Instrucciones de trabajo:
Responde según el hilo del foro:
1. En su primer mensaje, ¿qué dice Juan1912 que haría destacar al edificio en Lima?
2. ¿Dónde de Lima propone Juan1912 poner un edificio así?
3. ¿Qué considera El Bajopontino lo mejor de todo?

Este edificio si que chilla en color, no me gusta tanto pero hay que reconocer la osadía en el diseño.


----------



## Juan1912 (Jul 15, 2004)

medio huachafón el edificio, pasaría piola en lima...bueno...ni tanto...la altura lo haría destacar


----------



## Vane de Rosas (May 8, 2005)

jajajajajajajaajajaja.

No creo q un arquitecto tenga esa osadia que nuestro paisano ha tenido de poner ese edificio en un lugar extraño. Recuerda que nadie es profeta en su propia tierra

Y a todo esto Juan, donde crees que pintaria bien un edificio asi en Lima????


----------



## Juan1912 (Jul 15, 2004)

en comas, al lado de la pollería Norky's


----------



## Filter (Apr 9, 2005)

Juan1912 said:


> en comas, al lado de la pollería Norky's


Jajajajaja!!!


----------



## El Bajopontino (Feb 17, 2005)

Muy interesante los diseños de este arquitecto, lo mejor de todo es que es Peruano.


----------



## alibiza_1014 (Jun 12, 2005)

Entradas guardadas:
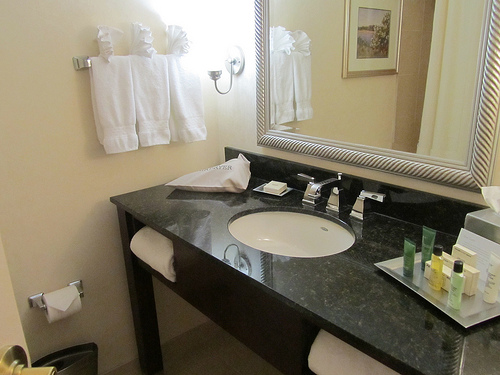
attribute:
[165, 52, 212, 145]
towel — white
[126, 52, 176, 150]
towel — white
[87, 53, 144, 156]
towel — white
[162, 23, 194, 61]
towel — white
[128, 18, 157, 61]
towel — white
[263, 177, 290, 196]
soap — bar, white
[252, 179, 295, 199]
dish — square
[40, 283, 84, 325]
toilet paper — folded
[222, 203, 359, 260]
sink — round, white, oval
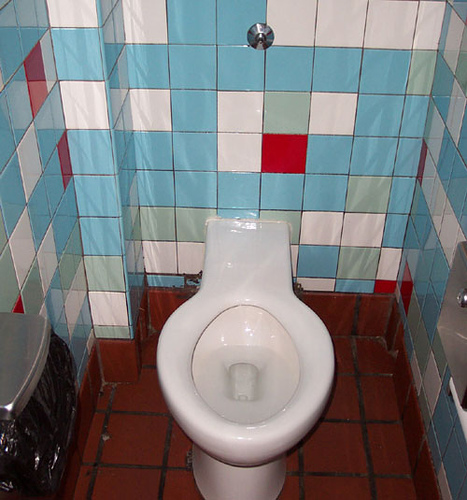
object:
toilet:
[150, 216, 338, 500]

Resultado del ejercicio:
1. La altura.
2. En Comas, al lado de la pollería Norky's.
3. Que el arquitecto es peruano.